-- Saved entries --
• • •

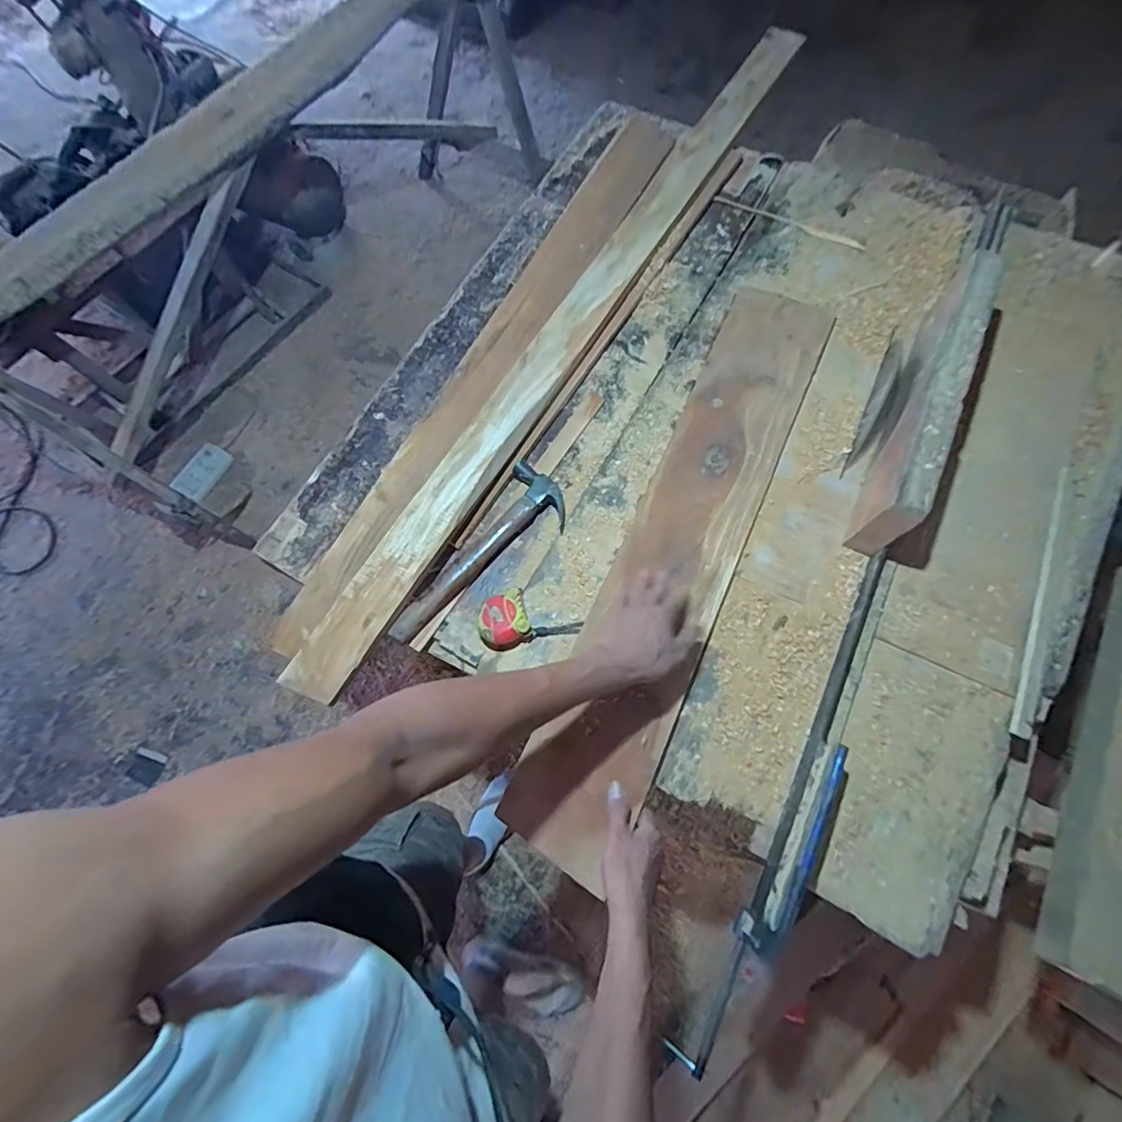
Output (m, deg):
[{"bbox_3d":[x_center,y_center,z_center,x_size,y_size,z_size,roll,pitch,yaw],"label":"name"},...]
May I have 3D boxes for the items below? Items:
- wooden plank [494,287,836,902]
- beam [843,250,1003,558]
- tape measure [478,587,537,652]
[{"bbox_3d":[0.186,-0.034,0.792,0.164,0.024,0.927,24,74,9],"label":"wooden plank"},{"bbox_3d":[0.520,-0.221,0.772,0.049,0.143,0.449,24,73,9],"label":"beam"},{"bbox_3d":[-0.081,0.084,0.761,0.075,0.034,0.078,-20,71,-5],"label":"tape measure"}]

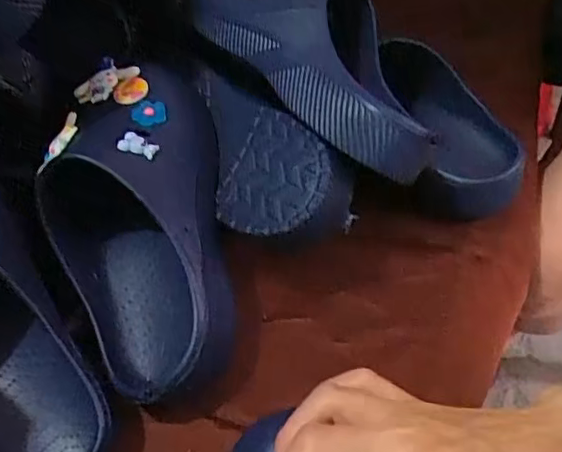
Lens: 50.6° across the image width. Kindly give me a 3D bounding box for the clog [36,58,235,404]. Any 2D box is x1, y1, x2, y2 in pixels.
[{"bbox_3d":[-0.103,-0.016,0.417,0.123,0.077,0.264,-11,70,-5],"label":"clog"}]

• • •

-- WHAT TO DO --
Pictures stay out, and every line of the records is transcribed exactly.

-- RESULT FOR THIS TASK --
Output (m, deg):
[{"bbox_3d":[x_center,y_center,z_center,x_size,y_size,z_size,roll,pitch,yaw],"label":"name"},...]
May I have 3D boxes for the items below? Items:
- wooden plank [494,287,836,902]
- beam [843,250,1003,558]
- tape measure [478,587,537,652]
[{"bbox_3d":[0.186,-0.034,0.792,0.164,0.024,0.927,24,74,9],"label":"wooden plank"},{"bbox_3d":[0.520,-0.221,0.772,0.049,0.143,0.449,24,73,9],"label":"beam"},{"bbox_3d":[-0.081,0.084,0.761,0.075,0.034,0.078,-20,71,-5],"label":"tape measure"}]

Lens: 50.6° across the image width. Kindly give me a 3D bounding box for the clog [36,58,235,404]. Any 2D box is x1, y1, x2, y2 in pixels.
[{"bbox_3d":[-0.103,-0.016,0.417,0.123,0.077,0.264,-11,70,-5],"label":"clog"}]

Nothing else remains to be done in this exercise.